Projection is one of the better known defense mechanisms, where we stick our unacceptable feelings or traits onto another person. Let’s go through an example as well. If we feel angry, but we cannot accept our anger, then we think that the other person is angry and then we can often ask the question “Are you angry?”, or get frustrated and leave to get away from that person. persons. Basically, we move away from our unprocessed anger, because, most likely, we were not allowed to be angry during childhood, because, for example, “good girls don’t get angry.” Likewise, we have an example in the Balkan upbringing in the other direction, where boys were not allowed to be sad, because “boys don’t cry”, and that we have the same situation as with anger, that is, we think that someone is sad. We can also give an example of pride, stinginess, causticness, and even charisma. If we have not integrated and accepted our beautiful and positive qualities, we can stick them on other people and consider them Mrenial.
We all have it, in fact, in which je problem?
The problem arises when we do not really experience the person across from us, but stick a distorted image of him based on old experiences. In this way, we try to complete or resolve a subconscious highly emotionally colored situation with a new person and, in essence, we do not have a relationship with him, but with our own experiences. And then we are not in real contact with a friendabout people.
Noand do?
The first step is to become aware of transfers. I would like to go through the example again with the woman with a “repentant” view. If we look at that woman and feel a strong physical reaction, she triggers the flight/fight/freeze reaction in us – now, when we know that it is a transference reaction, we ask ourselves who that look reminds us of, and we can tell the person that we have noticed something and that we want to check if this is really so. Of course, there are situations where someone really looked at you like that. But if we certainly reacted violently, there is an untold story underneath and it is needed investigate.
By working through the situations that led us to the transfer – they themselves cease to exist, because their story has ended.

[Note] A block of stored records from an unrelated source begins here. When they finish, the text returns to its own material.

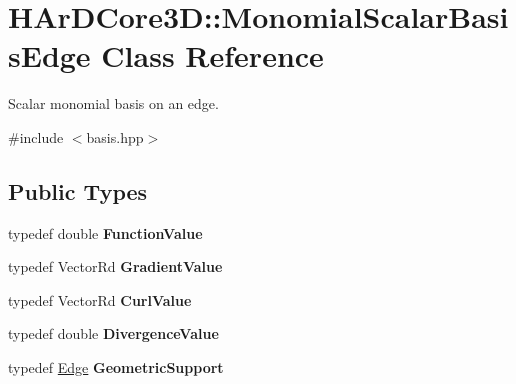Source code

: \hypertarget{classHArDCore3D_1_1MonomialScalarBasisEdge}{}\section{H\+Ar\+D\+Core3D\+:\+:Monomial\+Scalar\+Basis\+Edge Class Reference}
\label{classHArDCore3D_1_1MonomialScalarBasisEdge}


Scalar monomial basis on an edge.  




{\ttfamily \#include $<$basis.\+hpp$>$}

\subsection*{Public Types}
\begin{DoxyCompactItemize}
\item 
\mbox{\label{classHArDCore3D_1_1MonomialScalarBasisEdge_a9f25382e95345bc802c4f1db2376a71f}} 
typedef double {\bfseries Function\+Value}
\item 
\mbox{\label{classHArDCore3D_1_1MonomialScalarBasisEdge_a7096d13d26f02b87debd29139b2bf18c}} 
typedef Vector\+Rd {\bfseries Gradient\+Value}
\item 
\mbox{\label{classHArDCore3D_1_1MonomialScalarBasisEdge_a57374e5bd04db14ec62c734d8860448a}} 
typedef Vector\+Rd {\bfseries Curl\+Value}
\item 
\mbox{\label{classHArDCore3D_1_1MonomialScalarBasisEdge_a8c7e18d183a1db9d029e4c6b55a8b511}} 
typedef double {\bfseries Divergence\+Value}
\item 
\mbox{\label{classHArDCore3D_1_1MonomialScalarBasisEdge_ac53bd9843072d6d731dafc58c68b789e}} 
typedef \hyperlink{classHArDCore3D_1_1Edge}{Edge} {\bfseries Geometric\+Support}
\end{DoxyCompactItemize}
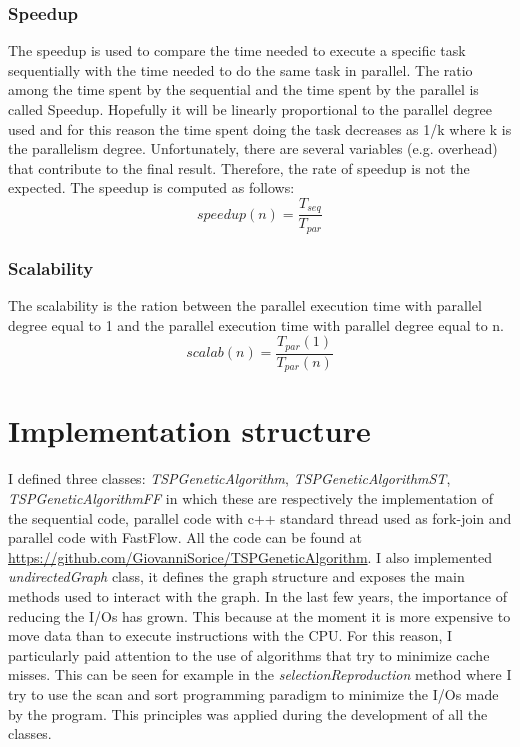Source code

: \documentclass[a4paper,10pt]{article}
\begin{document}
	\subsubsection{Speedup}
	The speedup is used to compare the time needed to execute a specific task sequentially with the time needed to do the same task in parallel. The ratio among the time spent by the sequential and the time spent by the parallel is called Speedup. Hopefully it will be linearly proportional to the parallel degree used and for this reason the time spent doing the task decreases as 1/k where k is the parallelism degree. Unfortunately, there are several variables (e.g. overhead) that contribute to the final result. Therefore, the rate of speedup is not the expected.
	The speedup is computed as follows:
	\begin{equation}
	speedup(n)=\frac{T_{seq}}{T_{par}}
	\end{equation}
	
	\subsubsection{Scalability}
	The scalability is the ration between the parallel execution time with parallel degree equal to 1 and the parallel execution time with parallel degree equal to n.
		\begin{equation}
	scalab(n)=\frac{T_{par}(1)}{T_{par}(n)}
	\end{equation}
	\section{Implementation structure}
	I defined three classes: \textit{TSPGeneticAlgorithm}, \textit{TSPGeneticAlgorithmST}, \textit{TSPGeneticAlgorithmFF} in which these are respectively the implementation of the sequential code, parallel code with c++ standard thread used as fork-join and parallel code with FastFlow.
	All the code can be found at \url{https://github.com/GiovanniSorice/TSPGeneticAlgorithm}.
	I also implemented \textit{undirectedGraph} class, it defines the graph structure and exposes the main methods used to interact with the graph.
	In the last few years, the importance of reducing the I/Os has grown. This because at the moment it is more expensive to move data than to execute instructions with the CPU. For this reason, I particularly paid attention to the use of algorithms that try to minimize cache misses. This can be seen for example in the \textit{selectionReproduction} method where I try to use the scan and sort programming paradigm to minimize the I/Os made by the program. This principles was applied during the development of all the classes.
\end{document}
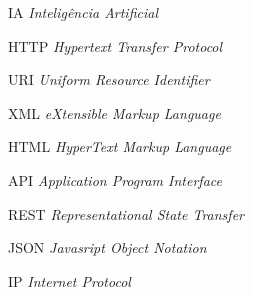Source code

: \begin{siglas}
    \item[IA]{\textit{Inteligência Artificial}}

    \item[HTTP]{\textit{Hypertext Transfer Protocol}}

    \item[URI]{\textit{Uniform Resource Identifier}}

    \item[XML]{\textit{eXtensible Markup Language}}

    \item[HTML]{\textit{HyperText Markup Language}}

    \item[API]{\textit{Application Program Interface}}

    \item[REST]{\textit{Representational State Transfer}}

    \item[JSON]{\textit{Javasript Object Notation}}

    \item[IP]{\textit{Internet Protocol}}
\end{siglas}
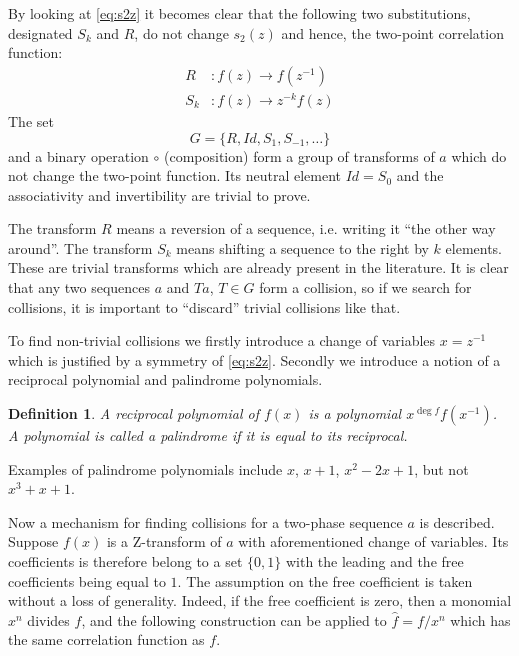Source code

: \documentclass[12pt, a4paper]{article}
\newtheorem{definition}{Definition}
\begin{document}
By looking at \cref{eq:s2z} it becomes clear that the following two
substitutions, designated $S_k$ and $R$, do not change $s_2(z)$ and hence, the
two-point correlation function:
\begin{equation}
  \begin{aligned}
    R&: f(z) \rightarrow f(z^{-1}) \\
    S_k&: f(z) \rightarrow z^{-k}f(z)
  \end{aligned}
  \label{eq:group-elts}
\end{equation}
The set
\begin{equation}
  G = \{R, Id, S_1, S_{-1}, \dots \}
  \label{eq:group}
\end{equation}
and a binary operation $\circ$ (composition) form a group of transforms of $a$
which do not change the two-point function. Its neutral element $Id = S_0$ and
the associativity and invertibility are trivial to prove.

The transform $R$ means a reversion of a sequence, i.e. writing it ``the other
way around''. The transform $S_k$ means shifting a sequence to the right by $k$
elements. These are trivial transforms which are already present in the
literature. It is clear that any two sequences $a$ and $Ta$, $T \in G$ form a
collision, so if we search for collisions, it is important to ``discard''
trivial collisions like that.

To find non-trivial collisions we firstly introduce a change of variables
$x = z^{-1}$ which is justified by a symmetry of \cref{eq:s2z}. Secondly we
introduce a notion of a reciprocal polynomial and palindrome polynomials.
\begin{definition}
  A reciprocal polynomial of $f(x)$ is a polynomial $x^{\deg f}f(x^{-1})$. A
  polynomial is called a palindrome if it is equal to its reciprocal.
\end{definition}
Examples of palindrome polynomials include $x$, $x + 1$, $x^2 - 2x + 1$, but not
$x^3+x+1$.

Now a mechanism for finding collisions for a two-phase sequence $a$ is
described. Suppose $f(x)$ is a Z-transform of $a$ with aforementioned change of
variables. Its coefficients is therefore belong to a set $\{0, 1\}$ with the
leading and the free coefficients being equal to $1$. The assumption on the free
coefficient is taken without a loss of generality. Indeed, if the free
coefficient is zero, then a monomial $x^n$ divides $f$, and the following
construction can be applied to $\hat{f} = f / x^n$ which has the same
correlation function as $f$.
\end{document}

The same is the case with countertransference and projections, we can notice, identify and see that there is a choice of reaction: you can react as you did before or choose a more functional reaction. These can be great topics for the psychotherapeutic process. It is important to ask yourself if this is mine or if this is yours. And then we come to the title Who are you to me and who am I to you?. And for that you need to know yourself. No masks, no defense mechanisms, no shields/helmets and no fear of seeing who you really are. It is not an easy process, but it is liberating and makes it easier to live a full life lungs.